*Exercise prompt:* Please give the lines as a numbered list, leaving out blank ones: begin at the first line of the rows below and stop after the line that contains "déjà fait confiance".

*Dataset extract:*
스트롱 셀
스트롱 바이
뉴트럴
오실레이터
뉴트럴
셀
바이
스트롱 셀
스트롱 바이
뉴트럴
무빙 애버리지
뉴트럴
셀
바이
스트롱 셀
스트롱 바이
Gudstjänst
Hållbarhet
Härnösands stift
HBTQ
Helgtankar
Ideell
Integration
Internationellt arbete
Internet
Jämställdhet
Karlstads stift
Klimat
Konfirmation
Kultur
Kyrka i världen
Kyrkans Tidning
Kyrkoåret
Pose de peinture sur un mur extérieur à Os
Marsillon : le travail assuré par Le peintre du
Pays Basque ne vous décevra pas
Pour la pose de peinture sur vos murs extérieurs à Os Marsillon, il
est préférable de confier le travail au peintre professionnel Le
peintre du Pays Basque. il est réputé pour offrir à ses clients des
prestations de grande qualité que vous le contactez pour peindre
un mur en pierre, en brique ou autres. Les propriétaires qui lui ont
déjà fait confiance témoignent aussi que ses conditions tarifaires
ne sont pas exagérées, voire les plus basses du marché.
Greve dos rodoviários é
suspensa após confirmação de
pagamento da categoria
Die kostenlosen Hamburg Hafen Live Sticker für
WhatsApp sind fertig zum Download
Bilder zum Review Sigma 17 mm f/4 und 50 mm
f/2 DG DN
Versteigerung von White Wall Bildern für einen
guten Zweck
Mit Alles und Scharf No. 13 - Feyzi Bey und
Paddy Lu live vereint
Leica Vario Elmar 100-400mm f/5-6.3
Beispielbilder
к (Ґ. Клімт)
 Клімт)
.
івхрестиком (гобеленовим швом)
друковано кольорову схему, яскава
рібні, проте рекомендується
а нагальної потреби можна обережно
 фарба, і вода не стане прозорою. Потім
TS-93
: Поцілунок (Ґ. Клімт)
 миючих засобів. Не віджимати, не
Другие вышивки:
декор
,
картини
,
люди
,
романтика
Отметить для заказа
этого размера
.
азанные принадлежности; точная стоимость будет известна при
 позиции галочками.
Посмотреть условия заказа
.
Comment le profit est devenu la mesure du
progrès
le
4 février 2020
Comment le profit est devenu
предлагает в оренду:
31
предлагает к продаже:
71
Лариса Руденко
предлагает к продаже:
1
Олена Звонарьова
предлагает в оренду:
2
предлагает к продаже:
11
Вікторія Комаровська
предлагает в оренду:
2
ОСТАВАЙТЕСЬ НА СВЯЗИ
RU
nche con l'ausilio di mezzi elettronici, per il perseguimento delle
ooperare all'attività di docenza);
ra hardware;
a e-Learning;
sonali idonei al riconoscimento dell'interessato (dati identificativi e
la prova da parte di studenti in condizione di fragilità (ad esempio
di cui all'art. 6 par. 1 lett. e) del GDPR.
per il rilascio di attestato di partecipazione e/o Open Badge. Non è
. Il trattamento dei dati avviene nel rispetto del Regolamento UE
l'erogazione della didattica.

*Written solution:*
1. 스트롱 셀
2. 스트롱 바이
3. 뉴트럴
4. 오실레이터
5. 뉴트럴
6. 셀
7. 바이
8. 스트롱 셀
9. 스트롱 바이
10. 뉴트럴
11. 무빙 애버리지
12. 뉴트럴
13. 셀
14. 바이
15. 스트롱 셀
16. 스트롱 바이
17. Gudstjänst
18. Hållbarhet
19. Härnösands stift
20. HBTQ
21. Helgtankar
22. Ideell
23. Integration
24. Internationellt arbete
25. Internet
26. Jämställdhet
27. Karlstads stift
28. Klimat
29. Konfirmation
30. Kultur
31. Kyrka i världen
32. Kyrkans Tidning
33. Kyrkoåret
34. Pose de peinture sur un mur extérieur à Os
35. Marsillon : le travail assuré par Le peintre du
36. Pays Basque ne vous décevra pas
37. Pour la pose de peinture sur vos murs extérieurs à Os Marsillon, il
38. est préférable de confier le travail au peintre professionnel Le
39. peintre du Pays Basque. il est réputé pour offrir à ses clients des
40. prestations de grande qualité que vous le contactez pour peindre
41. un mur en pierre, en brique ou autres. Les propriétaires qui lui ont
42. déjà fait confiance témoignent aussi que ses conditions tarifaires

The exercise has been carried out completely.